Additional elements encompass cultural erasure (destruction of thousands of mosques and cemeteries), suppression of Uyghur language and religious practices, coerced Han Chinese cohabitation in Uyghur homes, and separation of children into state-run boarding schools to sever family and cultural ties.

Leadership Responsibility
Primary responsibility rests with senior PRC and Chinese Communist Party (CCP) officials. The tribunal concluded: “President Xi Jinping, Chen Quanguo and other very senior officials in the PRC and CCP bear primary responsibility for acts in the Uyghur Region.” Policies trace to Xi’s 2014 directives for “no mercy” against separatism and terrorism, escalated under Chen Quanguo (Xinjiang Party Secretary from 2016), who intensified mass detentions, surveillance, and birth control campaigns. The centralized party-state system ensures such widespread actions require top-level authorization.
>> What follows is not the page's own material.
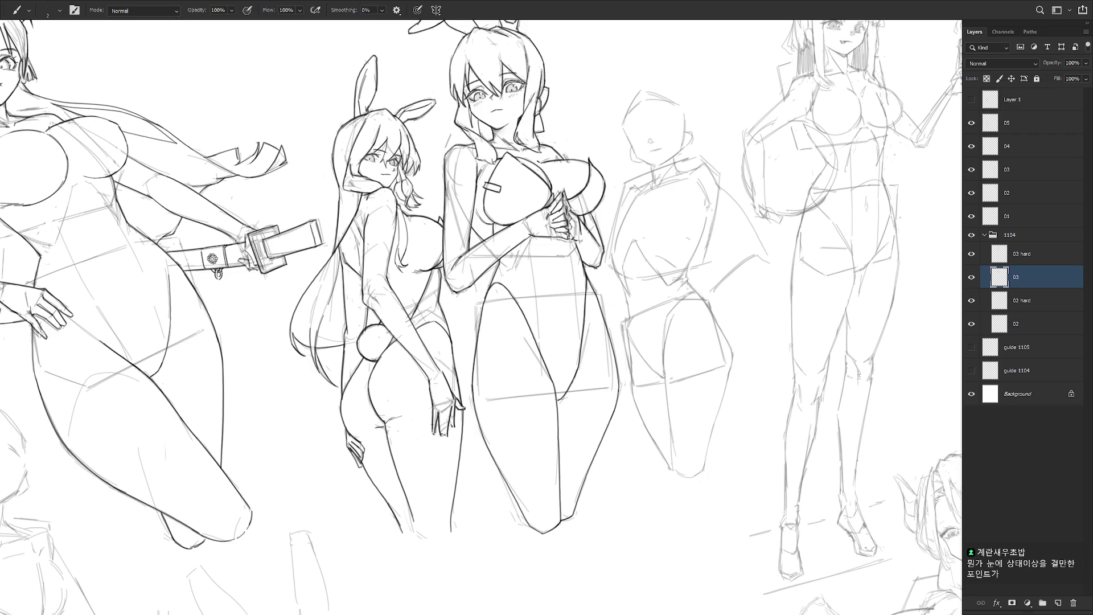
left_click_drag(706, 373, 680, 408)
Context and Broader Campaign
The judgment describes an interlinked campaign of repression targeting Uyghur identity, religion, and demographics amid Beijing’s “War on Terror” framing. China denies all allegations, insisting facilities are voluntary vocational centers to combat extremism and promote stability, and labels the tribunal a “political farce” or anti-China tool.

The findings align with U.S. designations of genocide and crimes against humanity, similar recognitions by parliaments in the Netherlands, Lithuania, Czech Republic, and UK motions, plus sanctions from the U.S., EU, UK, and Canada. They emerged amid growing calls for boycotts of the 2022 Beijing Winter Olympics over these abuses.

The Uyghur Tribunal, initiated at the request of the World Uyghur Congress, urged states to fulfill obligations under the Genocide Convention to prevent and punish such acts. The full judgment (amended for corrections in 2022, with appendices added) is available on the tribunal’s website: uyghurtribunal.com.